Change in the wind 

MT cooperative gears up for green power demand

Has capitalism gone too far when even Montana wind can be graded for its commercial value? For those who care about where their electricity comes from, the answer is no.

Sometime within the next six weeks, about 5,000 Montanans—those who have shown their concern for a clean environment by joining various “green” groups—will get a chance to buy their electricity from clean, green sources. The Montana Electricity Buying Cooperative (MEBC) was formed three years ago by the Montana Legislature as part of the overall law that deregulated the energy industry.

The cooperative will act as an energy broker, linking consumers with suppliers. Its immediate goal is to find enough Montana customers to create a demand for solar, wind, small hydroelectric dams or other clean, non-polluting source of electricity.

“Montana Power has indicated after it sold off its generation that it did not want to supply electricity,” says Jim Morton, an MEBC board member. “So that’s where the idea came from.”

In this new and uncertain age of electricity deregulation, there are currently no large-scale renewable sources of power being generated in Montana. One com-pany, Montana Wind Harness, was the successful bidder on a project to develop large-scale wind power in Montana. But wind power is only one part of a larger energy portfolio that has been challenged by various entities before Montana’s Public Service Commission (PSC).

While the PSC wades through the issue in a series of upcoming hearings, the MEBC has moved forward by contracting for green power with a young but already proven supplier, the Portland, Ore.-based Bonneville Environmental Foundation (BEF).

What started out as a partnership with the Bonneville Power Administration to conduct a watershed restoration program and develop new sources of renewable energy has grown into a full-fledged supplier of green energy. In 2000, BEF, then only two years old, developed the “Green Tag” program to supply clean sources of energy to places where it is currently not available, like Montana.

So who decides what is green and what’s not? “That’s usually a contentious issue,” says Morton. “That’s why hydro is not automatically a green source, because it can have a detrimental effect on the environment.” But according to BEF, the issue really isn’t all that contentious. The non-profit BEF buys green power that has been independently reviewed and endorsed by three environmental groups: the Natural Resources Defense Council, the Renewable Northwest Project and the Northwest Energy Coalition. An approved green power source finds it way from the sun—or wind or water—to your meter the same way fossil fuels do: through the existing northwest power grid.

The BEF invests the money it makes linking suppliers with buyers in developing more sources of renewable energy and in other environmentally friendly projects, says John Schneeberger, a Hamilton man contracted by MEBC to promote the organization. One example is a solar-powered well located in the Big Hole, which is designed to keep cattle away from streams where they can inflict damage on riparian areas.

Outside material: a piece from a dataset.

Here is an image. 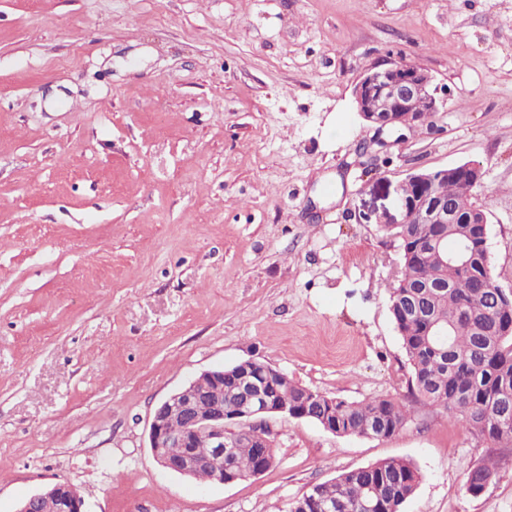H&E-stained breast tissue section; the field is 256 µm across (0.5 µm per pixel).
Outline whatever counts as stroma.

Whether Montana will ever develop its own sources of green power remains unclear. Morton says people involved in the green power business suspect that the Montana Power Co., now NorthWestern, was never truly interested in the renewable energy side of its business. Speculation abounds that Montana Wind Harness, with its lack of experience but valuable political contacts, may have been chosen because it was doomed to fail.

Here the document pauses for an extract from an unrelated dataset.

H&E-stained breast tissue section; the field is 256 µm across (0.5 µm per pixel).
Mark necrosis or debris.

“Right now we’re in a transition,” Morton says of MEBC, “because we don’t actually have anyone providing wind [power] in Montana.”

Regardless of the politics of green energy, there is plenty of supply in Montana. “If you look at a map of the west,” Morton says, “Montana has specific sites” perfect for wind power generation. As anyone who has ever visited eastern Montana knows, there are plenty of kilowatts in them thar hills.

In fact, says Morton, Montana doesn’t have just any old type of wind, but “commercial-grade wind,” perfect for harnessing and dumping into the greater electricity grid, and complementary to ranching and farming. BEF knows exactly where its power comes from. The organization then tells its brokers, like MEBC how those renewable energy producers are generating their energy and how much. “They’ll buy from existing sources and will keep involved in what’s going on [in the renewable energy business],” Morton says. “If there’s a project going up, these guys are right there, trying to buy [power from] it.”

Schneeberger says the Legislature, by requiring a percentage of electricity to come from renewable resources, may not have expected that far-flung Montanans would actually take lawmakers up on it. “Part of the conceit of all this is that consumers can take part in it,” Schneeberger says.

But convincing thousands of homeowners and small business owners to “spontaneously get together with their neighbors” and work up enough demand to get the attention of a traditional power supplier may be unrealistic, he says. That’s where the MEBC comes in, and why the Green Tag program will eventually become a viable option.

When the mailings go out next month, interested Montana power consumers can sign up for a $40 fee. That money is invested in BEF’s renewable energy development program and watershed protection projects. It also provides consumers with a percentage of green power that’s added to the traditional fossil fuels they’re using now.

Consumers can literally wield the power, he says. But he adds, “We need to show there’s a demand for green power in Montana. You need both ends of it, supply and demand.”